Yolande Zauberman débutait dans la réalisation avec ce film plein d’émotions, tourné en Afrique du Sud. Une entrée dans le monde du cinéma confirmée par Caste criminelle, 1989, puis un virage vers la fiction avec Toi Ivan, moi Abraham, 1993, Clubbed to Death, 1996, La Guerre à Paris, 2002. Des récits pour libérer la parole, retourner les tabous, comme dans d’autres essais documentés tels Paradise Now : journal d’une femme en crise, 2004, ou Would You Have Sex with an Arab ?, 2011, qui précédait M, 2019. Un parcours transgressif au-delà des cultures comme le confirmait la cinéaste française en défendant Classified People : « Ce qui me touchait le plus, c’étaient les frontières, ce qui s’y passait ».
Elle nous rapproche de Robert et Doris, un couple de Sud-africains âgés et unis. Robert, né de mère allemande et de père noir, est étiqueté métis quand il intègre une brigade de gens de couleur pendant la première Guerre Mondiale. Le jugement du tribunal administratif le relègue ainsi en marge alors que sa femme et ses enfants sont classés Blancs. Tous le rejettent, refusant de l’accueillir, tandis que Robert rencontre Doris, une femme noire qu’il épouse et avec qui il vit depuis 25 ans au moment du film. Leur histoire, leur amour, leurs rires, leur lutte pour résister à la haine entretenue par l’apartheid, s’impose au quotidien devant la caméra de Yolande Zauberman. En contrepoint, un personnage raciste, éméché, justifie la loi en vigueur jusqu’au délire surréaliste.

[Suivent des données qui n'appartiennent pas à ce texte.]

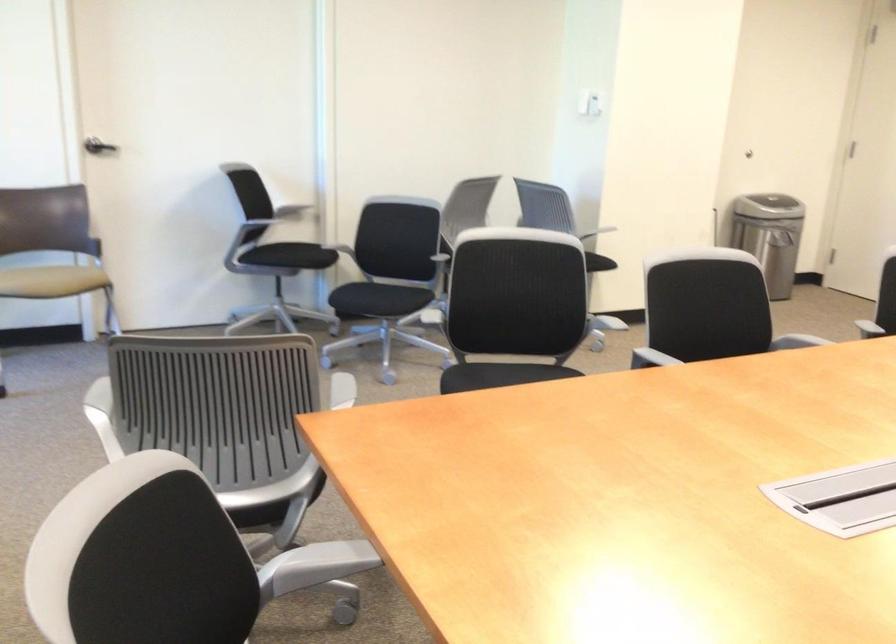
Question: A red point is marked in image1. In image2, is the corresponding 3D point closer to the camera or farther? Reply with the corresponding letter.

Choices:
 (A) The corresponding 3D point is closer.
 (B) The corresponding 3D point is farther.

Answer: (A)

La réalisatrice s’est immergée en Afrique du Sud pendant plus de trois mois pour tourner un projet sur les Blancs puis elle s’est intéressée à une famille plusieurs fois déclassée pour questionner son statut. Le sujet est basé sur un script précis mais l’équipe est dénoncée et le film compromis. Yolande Zauberman se rapproche alors de Robert et Doris, « des gens que je voyais tous les jours, auxquels j’étais très liée », confie-t-elle. « On était clandestins, on n’avait pas le droit de filmer. Je ne voulais pas que ça se voit à l’écran. » Avec son équipe sud-africaine, elle organise un tournage rapide et léger sur quelques jours : » La confiance, l’intimité qui existait hors-cadre a permis des tas de choses ».